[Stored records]

Begin

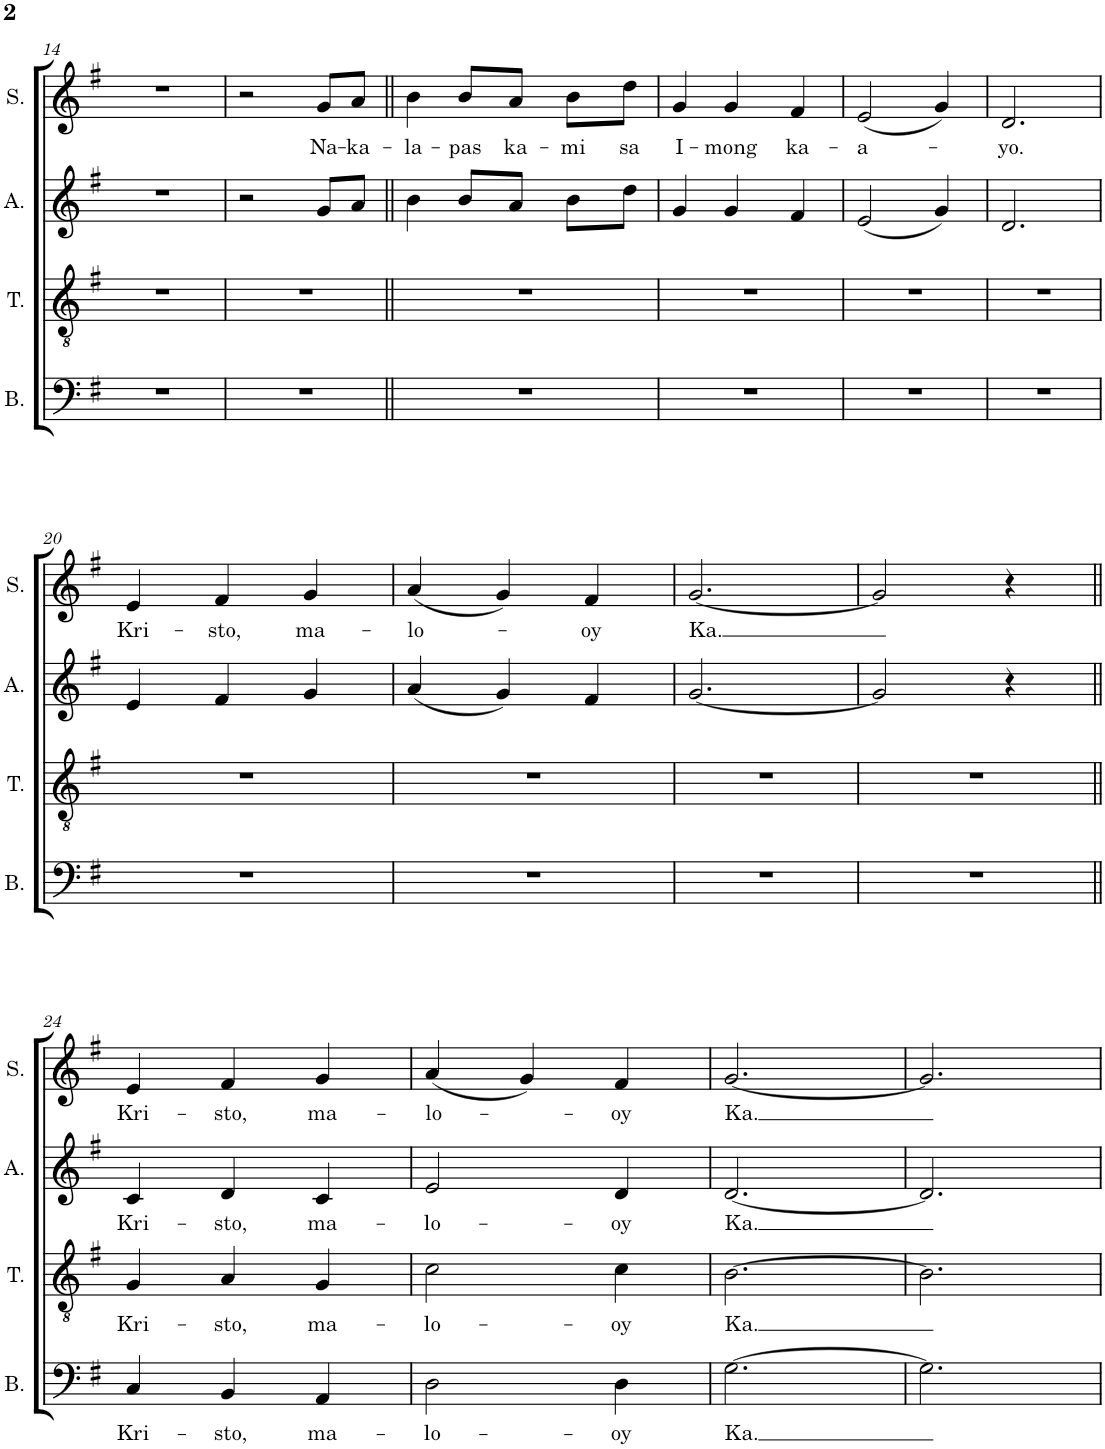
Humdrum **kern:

**kern	**text	**kern	**text	**kern	**text	**kern	**text
*part4	*part4	*part3	*part3	*part2	*part2	*part1	*part1
*staff4	*staff4	*staff3	*staff3	*staff2	*staff2	*staff1	*staff1
*I"Bass	*	*I"Tenor	*	*I"Alto	*	*I"Soprano	*
*I'B.	*	*I'T.	*	*I'A.	*	*I'S.	*
!!LO:PB:g=z
*clefF4	*	*clefGv2	*	*clefG2	*	*clefG2	*
*k[f#]	*	*k[f#]	*	*k[f#]	*	*k[f#]	*
*M3/4	*	*M3/4	*	*M3/4	*	*M3/4	*
=14	=14	=14	=14	=14	=14	=14	=14
2.r	.	2.r	.	2.r	.	2.r	.
=15	=15	=15	=15	=15	=15	=15	=15
2.r	.	2.r	.	2r	.	2r	.
!	!	!	!	!	!	!	!LO:LY:b
.	.	.	.	8g/L	.	8g/L	Na-
!	!	!	!	!	!	!	!LO:LY:b
.	.	.	.	8a/J	.	8a/J	-ka-
=16||	=16||	=16||	=16||	=16||	=16||	=16||	=16||
!	!	!	!	!	!	!	!LO:LY:b
2.r	.	2.r	.	4b\	.	4b\	-la-
!	!	!	!	!	!	!	!LO:LY:b
.	.	.	.	8b/L	.	8b/L	-pas
!	!	!	!	!	!	!	!LO:LY:b
.	.	.	.	8a/J	.	8a/J	ka-
!	!	!	!	!	!	!	!LO:LY:b
.	.	.	.	8b\L	.	8b\L	-mi
!	!	!	!	!	!	!	!LO:LY:b
.	.	.	.	8dd\J	.	8dd\J	sa
=17	=17	=17	=17	=17	=17	=17	=17
!	!	!	!	!	!	!	!LO:LY:b
2.r	.	2.r	.	4g/	.	4g/	I-
!	!	!	!	!	!	!	!LO:LY:b
.	.	.	.	4g/	.	4g/	-mong
!	!	!	!	!	!	!	!LO:LY:b
.	.	.	.	4f#/	.	4f#/	ka-
=18	=18	=18	=18	=18	=18	=18	=18
!	!	!	!	!	!	!	!LO:LY:b
2.r	.	2.r	.	(2e/	.	(2e/	-a-
.	.	.	.	4g/)	.	4g/)	.
=19	=19	=19	=19	=19	=19	=19	=19
!	!	!	!	!	!	!	!LO:LY:b
2.r	.	2.r	.	2.d/	.	2.d/	-yo.
!!LO:LB:g=z
=20	=20	=20	=20	=20	=20	=20	=20
!	!	!	!	!	!	!	!LO:LY:b
2.r	.	2.r	.	4e/	.	4e/	Kri-
!	!	!	!	!	!	!	!LO:LY:b
.	.	.	.	4f#/	.	4f#/	-sto,
!	!	!	!	!	!	!	!LO:LY:b
.	.	.	.	4g/	.	4g/	ma-
=21	=21	=21	=21	=21	=21	=21	=21
!	!	!	!	!	!	!	!LO:LY:b
2.r	.	2.r	.	(4a/	.	(4a/	-lo-
.	.	.	.	4g/)	.	4g/)	.
!	!	!	!	!	!	!	!LO:LY:b
.	.	.	.	4f#/	.	4f#/	-oy
=22	=22	=22	=22	=22	=22	=22	=22
!	!	!	!	!	!	!	!LO:LY:b
2.r	.	2.r	.	[2.g/	.	[2.g/	Ka.
=23	=23	=23	=23	=23	=23	=23	=23
2.r	.	2.r	.	2g/]	.	2g/]	.
.	.	.	.	4r	.	4r	.
!!LO:LB:g=z
=24||	=24||	=24||	=24||	=24||	=24||	=24||	=24||
!	!LO:LY:b	!	!LO:LY:b	!	!LO:LY:b	!	!LO:LY:b
4C/	Kri-	4G/	Kri-	4c/	Kri-	4e/	Kri-
!	!LO:LY:b	!	!LO:LY:b	!	!LO:LY:b	!	!LO:LY:b
4BB/	-sto,	4A/	-sto,	4d/	-sto,	4f#/	-sto,
!	!LO:LY:b	!	!LO:LY:b	!	!LO:LY:b	!	!LO:LY:b
4AA/	ma-	4G/	ma-	4c/	ma-	4g/	ma-
=25	=25	=25	=25	=25	=25	=25	=25
!	!LO:LY:b	!	!LO:LY:b	!	!LO:LY:b	!	!LO:LY:b
2D\	lo-	2c\	lo-	2e/	lo-	(4a/	-lo-
.	.	.	.	.	.	4g/)	.
!	!LO:LY:b	!	!LO:LY:b	!	!LO:LY:b	!	!LO:LY:b
4D\	-oy	4c\	-oy	4d/	-oy	4f#/	-oy
=26	=26	=26	=26	=26	=26	=26	=26
!	!LO:LY:b	!	!LO:LY:b	!	!LO:LY:b	!	!LO:LY:b
[2.G\	Ka.	[2.B\	Ka.	[2.d/	Ka.	[2.g/	Ka.
=27	=27	=27	=27	=27	=27	=27	=27
2.G\]	.	2.B\]	.	2.d/]	.	2.g/]	.
=	=	=	=	=	=	=	=
*-	*-	*-	*-	*-	*-	*-	*-
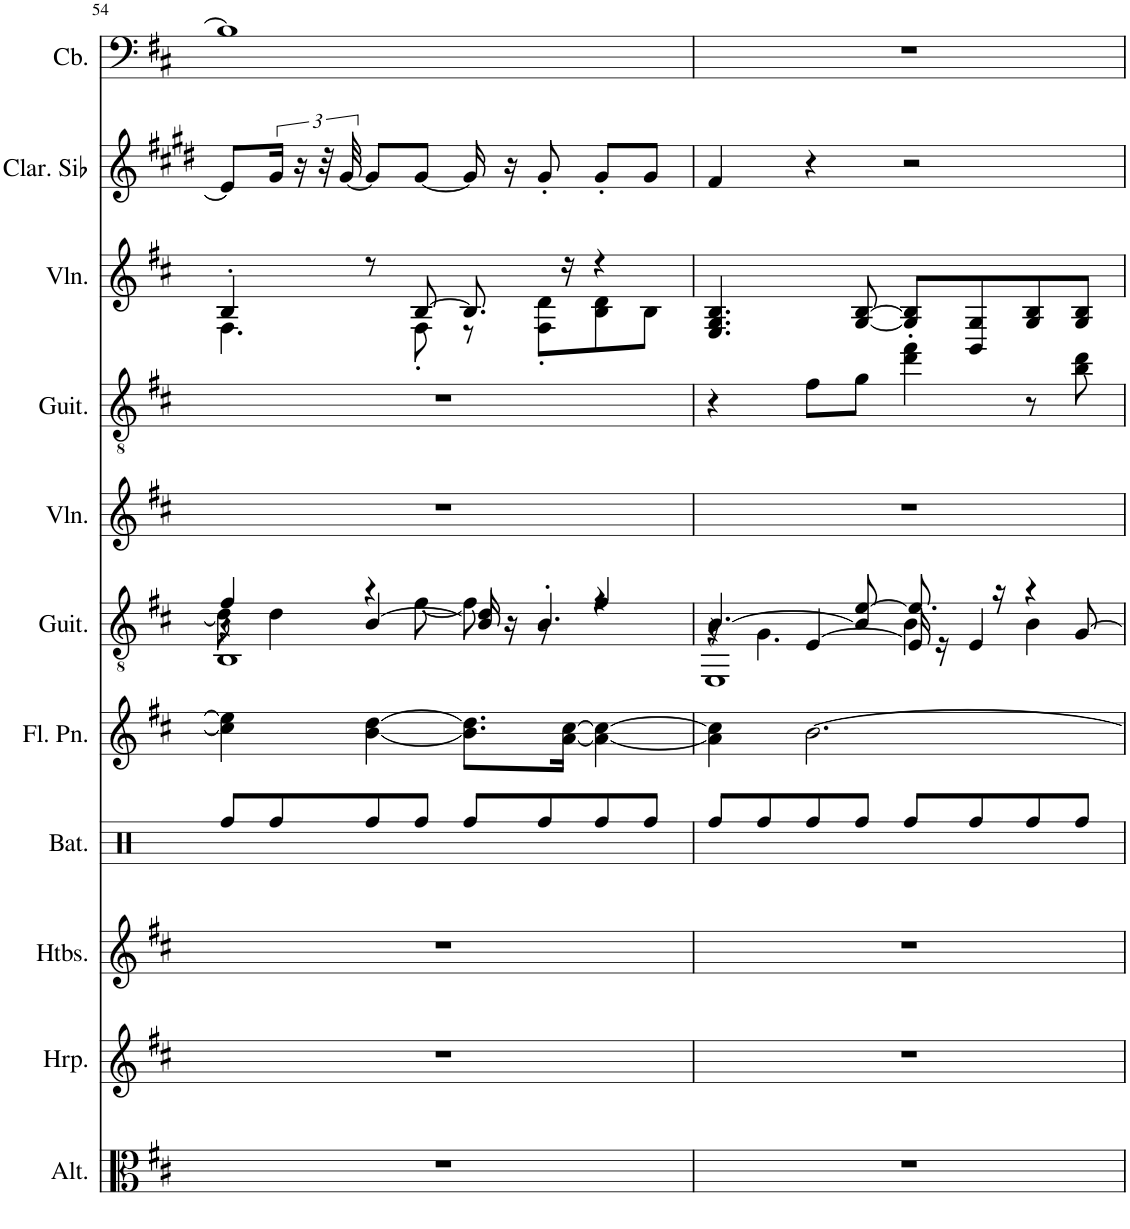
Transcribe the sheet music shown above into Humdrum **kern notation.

**kern	**kern	**kern	**kern	**kern	**kern	**kern	**kern	**kern	**kern	**kern
*part11	*part10	*part9	*part8	*part7	*part6	*part5	*part4	*part3	*part2	*part1
*staff11	*staff10	*staff9	*staff8	*staff7	*staff6	*staff5	*staff4	*staff3	*staff2	*staff1
*I"Altos	*I"Harpe	*I"Hautbois	*I"Batterie	*I"Flûte de Pan	*I"Guitare acoustique	*I"Violon	*I"Guitare acoustique	*I"Violon	*I"Clarinette en Sib	*I"Contrebasse
*I'Alt.	*I'Hrp.	*I'Htbs.	*I'Bat.	*I'Fl. Pn.	*I'Guit.	*I'Vln.	*I'Guit.	*I'Vln.	*I'Clar. Sib	*I'Cb.
!!LO:PB:g=z
*clefC3	*clefG2	*clefG2	*clefX	*clefG2	*clefGv2	*clefG2	*clefGv2	*clefG2	*clefG2	*clefF4
*	*	*	*	*	*	*	*	*	*Trd1c2	*Trd7c12
*k[f#c#]	*k[f#c#]	*k[f#c#]	*k[]	*k[f#c#]	*k[f#c#]	*k[f#c#]	*k[f#c#]	*k[f#c#]	*k[f#c#g#d#]	*k[f#c#]
*M4/4	*M4/4	*M4/4	*M4/4	*M4/4	*M4/4	*M4/4	*M4/4	*M4/4	*M4/4	*M4/4
=54	=54	=54	=54	=54	=54	=54	=54	=54	=54	=54
*	*	*	*	*	*^	*	*	*^	*	*
*	*	*	*	*	*	*^	*	*	*	*	*	*
*	*	*	*	*	*	*	*^	*	*	*	*	*	*
1r	1r	1r	8Rff/L	4cc#\] 4ee\]	4f#/	8d\]	4r	1BB	1r	1r	4B'/	4.F#\	8e/L]	1B]
.	.	.	8Rff/	.	.	4d\	.	.	.	.	.	.	24g#/Jk	.
.	.	.	.	.	.	.	.	.	.	.	.	.	24r	.
.	.	.	.	.	.	.	.	.	.	.	.	.	48r	.
.	.	.	.	.	.	.	.	.	.	.	.	.	[48g#/	.
.	.	.	8Rff/	[4b\ [4dd\	4r	.	[4B/	.	.	.	8r	.	8g#/L]	.
.	.	.	8Rff/J	.	.	[8f#\	.	.	.	.	[8B/	8F#'\	[8g#/J	.
.	.	.	8Rff/L	8.b\] 8.dd\]L	4d/	8f#\]	16B/]	.	.	.	8.B/]	8r	16g#/]	.
.	.	.	.	.	.	.	16r	.	.	.	.	.	16r	.
.	.	.	8Rff/	.	.	8r	4.B'/	.	.	.	.	8F#\' 8d\'L	8g#'/	.
.	.	.	.	[16a\ [16cc#\Jk	.	.	.	.	.	.	16r	.	.	.
.	.	.	8Rff/	4a\_ 4cc#\_	4f#/	4r	.	.	.	.	4r	8B\ 8d\	8g#'/L	.
.	.	.	8Rff/J	.	.	.	.	.	.	.	.	8B\J	8g#/J	.
*	*	*	*	*	*	*	*	*	*	*	*v	*v	*	*
=55	=55	=55	=55	=55	=55	=55	=55	=55	=55	=55	=55	=55	=55
1r	1r	1r	8Rff/L	4a\] 4cc#\]	[4.B/	8r	4r	1EE	1r	4r	4.E/ 4.G/ 4.B/	4f#/	1r
.	.	.	8Rff/	.	.	4.G\	.	.	.	.	.	.	.
.	.	.	8Rff/	[2.b\	.	.	[4E/	.	.	8f#\L	.	4r	.
.	.	.	8Rff/J	.	8B/] [8e/	.	.	.	.	8g\J	[8G/ [8B/	.	.
.	.	.	8Rff/L	.	8.e/]	4B\	16E/]	.	.	4dd\' 4ff#\'	8G/] 8B/]L	2r	.
.	.	.	.	.	.	.	16r	.	.	.	.	.	.
.	.	.	8Rff/	.	.	.	4E/	.	.	.	8BB/ 8G/	.	.
.	.	.	.	.	16r	.	.	.	.	.	.	.	.
.	.	.	8Rff/	.	4r	4B\	.	.	.	8r	8G/ 8B/	.	.
.	.	.	8Rff/J	.	.	.	[8G/	.	.	8b\ 8dd\	8G/ 8B/J	.	.
*	*	*	*	*	*v	*v	*v	*v	*	*	*	*	*
=	=	=	=	=	=	=	=	=	=	=
*-	*-	*-	*-	*-	*-	*-	*-	*-	*-	*-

End

REQUEST: Report each line in the records above that contains the string "Humdrum", copying every such line in full. Only matches in the same case count.

FINISHED ANSWER:
Humdrum **kern:
Transcribe the sheet music shown above into Humdrum **kern notation.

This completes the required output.